HUMO Is ze dat nu wel?
CINDY «Nee. Ze is nu acht maanden zwanger van haar tweede kind. Ik wil met mijn verhaal ook helemaal niet zeggen: ‘Dit is wat je absoluut moet doen als je BRCA1- drager bent.»
HUMO Dragers die toch kinderen willen, kunnen kiezen voor ivf en embryoselectie. Alleen de goede embryo’s worden dan teruggeplaatst.
CINDY «Dat heeft mijn zus niet gedaan. Ze hebben het wel overwogen, maar welke genen zou je er dan nog moeten laten uitfilteren? Want voor hetzelfde geld elimineer je dat BRCA1-gen, maar blijkt je kindje achteraf geboren te worden met één of andere afwijking of aandoening. Je kunt toch niet alles uitsluiten, vonden ze en ze hebben er toen voor gekozen om de natuur te laten beslissen. En wij begrepen dat: wij hebben die keuze nooit moeten maken, waarom zij dan wel?»
HUMO En als haar kinderwens is voldaan?
CINDY «Ik vraag soms voorzichtig of ze het weleens overweegt, maar het schrikt haar nog altijd af. Zij heeft dit alles dan ook heel anders ervaren, en heeft onze ‘lijdensweg’ na de operatie van té dichtbij meegemaakt. ‘Ik weet niet of ik ooit zo veel moed zal hebben,’ zegt ze, ‘ik hou het voorlopig bij mijn zesmaandelijkse controles.»
De vader komt van achter de toog.
LILIANE «We gaan nu stoppen met de zaak. We gaan bouwen. Samen met Cindy.»
CINDY «Een soort zorgwoning. Zij krijgen de hele benedenverdieping en wij gaan met het gezin boven wonen. We zijn altijd een hechte familie geweest en dat genetische verhaal heeft ons alleen maar hechter gemaakt.»
LILIANE «We hopen zeker nog tien jaar samen te kunnen blijven en te genieten.»
Ik hoor vader Willy, een bonk van een man, even slikken.

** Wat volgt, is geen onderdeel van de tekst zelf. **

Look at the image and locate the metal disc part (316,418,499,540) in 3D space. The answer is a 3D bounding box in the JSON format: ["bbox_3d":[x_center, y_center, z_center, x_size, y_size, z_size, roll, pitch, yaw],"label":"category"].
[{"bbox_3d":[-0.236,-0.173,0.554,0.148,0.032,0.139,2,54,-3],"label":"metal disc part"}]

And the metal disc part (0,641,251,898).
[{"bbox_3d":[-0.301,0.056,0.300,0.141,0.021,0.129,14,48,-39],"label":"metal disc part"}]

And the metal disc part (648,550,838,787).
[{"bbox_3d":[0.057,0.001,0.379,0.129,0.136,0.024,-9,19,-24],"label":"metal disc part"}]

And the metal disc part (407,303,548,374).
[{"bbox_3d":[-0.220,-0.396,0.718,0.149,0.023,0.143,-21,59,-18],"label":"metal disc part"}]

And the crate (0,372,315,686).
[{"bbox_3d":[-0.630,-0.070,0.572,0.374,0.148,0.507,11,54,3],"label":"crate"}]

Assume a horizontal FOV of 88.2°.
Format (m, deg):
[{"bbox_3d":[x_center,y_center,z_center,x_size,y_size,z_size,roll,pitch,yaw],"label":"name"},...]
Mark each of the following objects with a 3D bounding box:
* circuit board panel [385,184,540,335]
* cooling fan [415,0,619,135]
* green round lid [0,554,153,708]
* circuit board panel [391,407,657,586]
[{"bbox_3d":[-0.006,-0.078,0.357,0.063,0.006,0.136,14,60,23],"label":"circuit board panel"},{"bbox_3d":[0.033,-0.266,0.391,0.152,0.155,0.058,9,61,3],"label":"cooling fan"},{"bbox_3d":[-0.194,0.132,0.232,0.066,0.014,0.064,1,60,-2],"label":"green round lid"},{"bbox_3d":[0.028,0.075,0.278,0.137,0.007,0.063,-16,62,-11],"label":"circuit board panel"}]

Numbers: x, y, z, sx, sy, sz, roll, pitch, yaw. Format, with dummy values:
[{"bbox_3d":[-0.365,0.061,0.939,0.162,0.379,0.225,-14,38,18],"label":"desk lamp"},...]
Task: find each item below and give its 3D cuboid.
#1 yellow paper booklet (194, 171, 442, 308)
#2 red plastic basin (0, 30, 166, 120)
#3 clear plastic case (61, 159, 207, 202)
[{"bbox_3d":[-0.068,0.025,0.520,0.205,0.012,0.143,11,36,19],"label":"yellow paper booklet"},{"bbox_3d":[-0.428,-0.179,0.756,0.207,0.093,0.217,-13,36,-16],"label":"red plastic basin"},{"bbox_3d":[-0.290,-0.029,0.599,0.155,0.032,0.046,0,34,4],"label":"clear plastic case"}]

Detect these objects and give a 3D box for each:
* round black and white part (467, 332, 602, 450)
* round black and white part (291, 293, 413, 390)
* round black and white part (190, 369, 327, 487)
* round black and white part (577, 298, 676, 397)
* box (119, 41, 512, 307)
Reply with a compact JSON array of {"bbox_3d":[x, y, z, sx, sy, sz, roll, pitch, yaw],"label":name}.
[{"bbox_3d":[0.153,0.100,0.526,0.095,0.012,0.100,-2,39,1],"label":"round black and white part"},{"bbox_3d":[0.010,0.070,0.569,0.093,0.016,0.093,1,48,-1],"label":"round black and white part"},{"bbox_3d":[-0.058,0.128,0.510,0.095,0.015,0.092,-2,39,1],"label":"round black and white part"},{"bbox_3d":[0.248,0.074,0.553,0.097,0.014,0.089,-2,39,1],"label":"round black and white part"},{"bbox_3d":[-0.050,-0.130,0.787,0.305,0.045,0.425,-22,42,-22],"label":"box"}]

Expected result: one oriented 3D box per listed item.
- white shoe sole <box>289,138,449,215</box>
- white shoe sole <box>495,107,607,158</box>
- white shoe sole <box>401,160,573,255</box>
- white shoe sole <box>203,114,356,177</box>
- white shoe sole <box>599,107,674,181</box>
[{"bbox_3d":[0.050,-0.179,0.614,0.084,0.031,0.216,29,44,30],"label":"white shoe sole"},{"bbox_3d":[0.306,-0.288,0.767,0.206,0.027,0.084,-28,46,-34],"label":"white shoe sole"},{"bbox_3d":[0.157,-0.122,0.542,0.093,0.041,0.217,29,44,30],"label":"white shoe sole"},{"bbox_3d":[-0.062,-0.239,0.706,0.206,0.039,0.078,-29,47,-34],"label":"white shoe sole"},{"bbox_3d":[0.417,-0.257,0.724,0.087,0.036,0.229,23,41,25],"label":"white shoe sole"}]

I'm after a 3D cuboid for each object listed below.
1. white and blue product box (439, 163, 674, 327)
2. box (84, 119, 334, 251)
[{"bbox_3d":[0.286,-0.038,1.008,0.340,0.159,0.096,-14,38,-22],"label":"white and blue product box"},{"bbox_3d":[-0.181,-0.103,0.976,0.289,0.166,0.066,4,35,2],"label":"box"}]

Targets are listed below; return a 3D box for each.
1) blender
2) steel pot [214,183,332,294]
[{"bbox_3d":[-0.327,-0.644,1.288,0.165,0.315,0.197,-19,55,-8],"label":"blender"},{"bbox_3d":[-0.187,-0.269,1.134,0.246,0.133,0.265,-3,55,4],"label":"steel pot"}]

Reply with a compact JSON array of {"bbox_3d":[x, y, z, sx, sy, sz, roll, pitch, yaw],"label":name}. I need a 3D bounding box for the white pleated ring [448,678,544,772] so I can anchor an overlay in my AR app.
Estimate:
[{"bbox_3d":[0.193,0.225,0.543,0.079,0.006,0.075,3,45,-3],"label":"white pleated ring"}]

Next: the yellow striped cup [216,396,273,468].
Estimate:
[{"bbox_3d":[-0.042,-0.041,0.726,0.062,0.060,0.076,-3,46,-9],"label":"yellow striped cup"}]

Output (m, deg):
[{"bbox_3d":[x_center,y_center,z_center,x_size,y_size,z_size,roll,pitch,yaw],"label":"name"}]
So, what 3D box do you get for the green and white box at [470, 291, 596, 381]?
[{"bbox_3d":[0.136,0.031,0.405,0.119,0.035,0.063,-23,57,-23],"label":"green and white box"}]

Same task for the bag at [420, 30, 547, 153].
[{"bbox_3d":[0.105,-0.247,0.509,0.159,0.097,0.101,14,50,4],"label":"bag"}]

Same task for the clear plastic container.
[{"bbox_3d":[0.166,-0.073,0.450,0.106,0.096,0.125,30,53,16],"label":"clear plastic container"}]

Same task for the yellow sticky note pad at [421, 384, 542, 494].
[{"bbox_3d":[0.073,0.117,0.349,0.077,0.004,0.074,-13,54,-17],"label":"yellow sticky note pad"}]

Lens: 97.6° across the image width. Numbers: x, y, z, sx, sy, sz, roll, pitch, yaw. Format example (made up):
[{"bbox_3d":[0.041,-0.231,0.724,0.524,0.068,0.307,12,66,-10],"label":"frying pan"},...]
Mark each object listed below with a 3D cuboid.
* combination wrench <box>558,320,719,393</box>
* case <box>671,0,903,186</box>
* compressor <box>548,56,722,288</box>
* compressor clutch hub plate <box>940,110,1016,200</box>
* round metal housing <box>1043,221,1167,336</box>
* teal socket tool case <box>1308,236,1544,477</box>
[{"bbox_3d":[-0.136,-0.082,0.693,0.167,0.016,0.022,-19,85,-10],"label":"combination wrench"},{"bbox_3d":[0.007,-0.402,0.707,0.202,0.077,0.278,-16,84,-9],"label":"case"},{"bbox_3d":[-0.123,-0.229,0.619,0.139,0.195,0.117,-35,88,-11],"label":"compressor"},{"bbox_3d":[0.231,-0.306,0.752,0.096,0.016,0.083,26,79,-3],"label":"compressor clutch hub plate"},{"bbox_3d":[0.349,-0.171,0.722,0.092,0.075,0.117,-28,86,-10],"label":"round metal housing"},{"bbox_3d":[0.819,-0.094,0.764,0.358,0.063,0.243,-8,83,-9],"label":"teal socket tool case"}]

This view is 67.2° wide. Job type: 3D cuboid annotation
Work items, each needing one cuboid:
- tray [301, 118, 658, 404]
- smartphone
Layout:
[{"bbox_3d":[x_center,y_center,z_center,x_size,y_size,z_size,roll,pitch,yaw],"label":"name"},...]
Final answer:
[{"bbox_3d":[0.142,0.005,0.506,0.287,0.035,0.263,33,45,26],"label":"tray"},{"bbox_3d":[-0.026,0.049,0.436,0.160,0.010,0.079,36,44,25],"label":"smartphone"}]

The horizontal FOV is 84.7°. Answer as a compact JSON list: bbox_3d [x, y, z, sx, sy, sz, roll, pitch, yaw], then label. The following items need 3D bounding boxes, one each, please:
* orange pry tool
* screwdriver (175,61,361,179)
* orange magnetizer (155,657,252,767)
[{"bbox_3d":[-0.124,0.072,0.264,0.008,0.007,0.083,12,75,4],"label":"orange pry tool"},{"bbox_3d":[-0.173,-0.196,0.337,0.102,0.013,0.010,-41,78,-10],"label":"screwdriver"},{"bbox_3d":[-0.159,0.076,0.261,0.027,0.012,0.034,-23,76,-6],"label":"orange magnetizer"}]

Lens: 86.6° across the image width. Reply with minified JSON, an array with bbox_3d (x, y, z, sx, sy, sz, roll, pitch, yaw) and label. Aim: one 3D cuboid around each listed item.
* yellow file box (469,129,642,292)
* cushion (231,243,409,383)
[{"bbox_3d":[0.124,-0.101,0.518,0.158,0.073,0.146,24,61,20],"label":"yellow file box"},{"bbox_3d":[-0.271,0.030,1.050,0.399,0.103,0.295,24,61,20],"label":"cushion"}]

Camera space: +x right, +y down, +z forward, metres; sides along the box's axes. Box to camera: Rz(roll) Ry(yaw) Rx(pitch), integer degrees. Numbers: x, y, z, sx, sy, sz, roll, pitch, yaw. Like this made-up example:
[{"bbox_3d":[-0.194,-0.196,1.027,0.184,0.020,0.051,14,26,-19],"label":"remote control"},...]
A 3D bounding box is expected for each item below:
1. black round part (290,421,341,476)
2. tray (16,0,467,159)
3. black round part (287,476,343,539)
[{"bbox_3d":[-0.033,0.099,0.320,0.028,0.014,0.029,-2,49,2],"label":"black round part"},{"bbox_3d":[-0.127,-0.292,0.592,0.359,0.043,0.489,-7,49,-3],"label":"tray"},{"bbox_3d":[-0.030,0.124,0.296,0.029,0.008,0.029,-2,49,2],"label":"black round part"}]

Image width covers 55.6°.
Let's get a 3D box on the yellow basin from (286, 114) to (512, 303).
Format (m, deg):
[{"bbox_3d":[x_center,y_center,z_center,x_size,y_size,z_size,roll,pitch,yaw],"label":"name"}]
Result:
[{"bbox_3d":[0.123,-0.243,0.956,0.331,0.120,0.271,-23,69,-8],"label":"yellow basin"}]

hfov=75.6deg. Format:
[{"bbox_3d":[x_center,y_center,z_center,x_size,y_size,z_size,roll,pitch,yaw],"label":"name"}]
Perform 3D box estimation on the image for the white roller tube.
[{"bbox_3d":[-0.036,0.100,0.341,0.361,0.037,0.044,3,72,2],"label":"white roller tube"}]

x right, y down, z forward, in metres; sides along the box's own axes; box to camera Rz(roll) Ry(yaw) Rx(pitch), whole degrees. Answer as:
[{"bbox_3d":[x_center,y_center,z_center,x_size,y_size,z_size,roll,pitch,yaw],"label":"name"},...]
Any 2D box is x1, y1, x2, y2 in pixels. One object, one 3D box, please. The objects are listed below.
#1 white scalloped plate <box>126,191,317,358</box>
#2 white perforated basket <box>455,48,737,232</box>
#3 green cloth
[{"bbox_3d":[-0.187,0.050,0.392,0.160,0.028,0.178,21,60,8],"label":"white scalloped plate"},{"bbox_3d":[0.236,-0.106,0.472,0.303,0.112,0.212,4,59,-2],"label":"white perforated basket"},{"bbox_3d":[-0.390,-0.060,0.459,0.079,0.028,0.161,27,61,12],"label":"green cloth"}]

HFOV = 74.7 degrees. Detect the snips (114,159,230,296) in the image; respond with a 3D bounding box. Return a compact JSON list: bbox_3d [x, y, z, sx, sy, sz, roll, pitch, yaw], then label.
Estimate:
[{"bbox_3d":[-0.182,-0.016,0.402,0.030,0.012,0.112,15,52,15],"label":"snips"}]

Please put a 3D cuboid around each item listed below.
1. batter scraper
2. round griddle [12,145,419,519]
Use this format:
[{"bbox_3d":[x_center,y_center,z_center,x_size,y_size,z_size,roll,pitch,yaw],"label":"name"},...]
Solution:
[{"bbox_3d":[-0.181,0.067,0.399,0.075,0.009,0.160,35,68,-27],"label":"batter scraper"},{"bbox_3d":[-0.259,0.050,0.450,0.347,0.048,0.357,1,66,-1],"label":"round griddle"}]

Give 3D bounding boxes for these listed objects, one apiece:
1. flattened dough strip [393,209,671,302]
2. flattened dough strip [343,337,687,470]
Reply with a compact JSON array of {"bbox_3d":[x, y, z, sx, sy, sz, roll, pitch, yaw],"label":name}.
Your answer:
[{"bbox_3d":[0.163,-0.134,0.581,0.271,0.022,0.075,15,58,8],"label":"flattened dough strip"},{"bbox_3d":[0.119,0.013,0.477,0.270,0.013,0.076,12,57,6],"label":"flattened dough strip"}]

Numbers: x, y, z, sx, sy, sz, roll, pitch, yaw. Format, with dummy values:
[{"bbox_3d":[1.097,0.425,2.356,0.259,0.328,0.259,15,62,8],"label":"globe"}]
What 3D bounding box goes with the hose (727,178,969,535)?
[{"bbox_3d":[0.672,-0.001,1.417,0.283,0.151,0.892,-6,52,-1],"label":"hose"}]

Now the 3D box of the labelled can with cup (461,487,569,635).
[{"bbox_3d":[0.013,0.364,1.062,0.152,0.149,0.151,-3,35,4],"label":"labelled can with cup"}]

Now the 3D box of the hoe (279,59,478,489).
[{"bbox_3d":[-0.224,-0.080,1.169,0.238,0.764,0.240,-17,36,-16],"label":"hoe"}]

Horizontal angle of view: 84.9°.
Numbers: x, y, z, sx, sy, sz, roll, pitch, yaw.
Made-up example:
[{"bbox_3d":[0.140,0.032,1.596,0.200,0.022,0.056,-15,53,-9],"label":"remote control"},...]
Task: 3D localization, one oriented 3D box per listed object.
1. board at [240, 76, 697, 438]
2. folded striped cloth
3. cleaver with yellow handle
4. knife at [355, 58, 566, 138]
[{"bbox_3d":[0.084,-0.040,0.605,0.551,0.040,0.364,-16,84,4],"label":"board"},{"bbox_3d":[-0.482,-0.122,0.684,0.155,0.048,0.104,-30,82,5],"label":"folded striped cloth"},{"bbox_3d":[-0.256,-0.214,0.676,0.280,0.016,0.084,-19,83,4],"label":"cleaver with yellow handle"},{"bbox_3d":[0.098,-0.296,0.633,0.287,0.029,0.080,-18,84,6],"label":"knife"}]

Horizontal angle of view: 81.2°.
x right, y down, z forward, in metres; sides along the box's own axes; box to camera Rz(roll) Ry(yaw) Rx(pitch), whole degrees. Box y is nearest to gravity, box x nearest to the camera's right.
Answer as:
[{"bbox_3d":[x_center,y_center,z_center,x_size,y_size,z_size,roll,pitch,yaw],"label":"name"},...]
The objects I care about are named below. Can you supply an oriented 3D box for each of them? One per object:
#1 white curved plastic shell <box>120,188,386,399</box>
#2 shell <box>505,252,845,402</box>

CINDY «Hij heeft het er moeilijk mee.»
LILIANE «Hij is een harde bolster, maar door wat je allemaal meemaakt, word je zwakker, hè.»
Willy wenkt me. Ik moet mee naar de fotomuur van het café. In het midden hangt een foto waarop hij horizontaal wordt gedragen door zijn vier dochters. ‘Ze zijn wel heel moedig, hè,’ zeg ik tegen hem. ‘Ja,’ hoor ik hem zachtjes zeggen, ‘het zijn geen gewone.’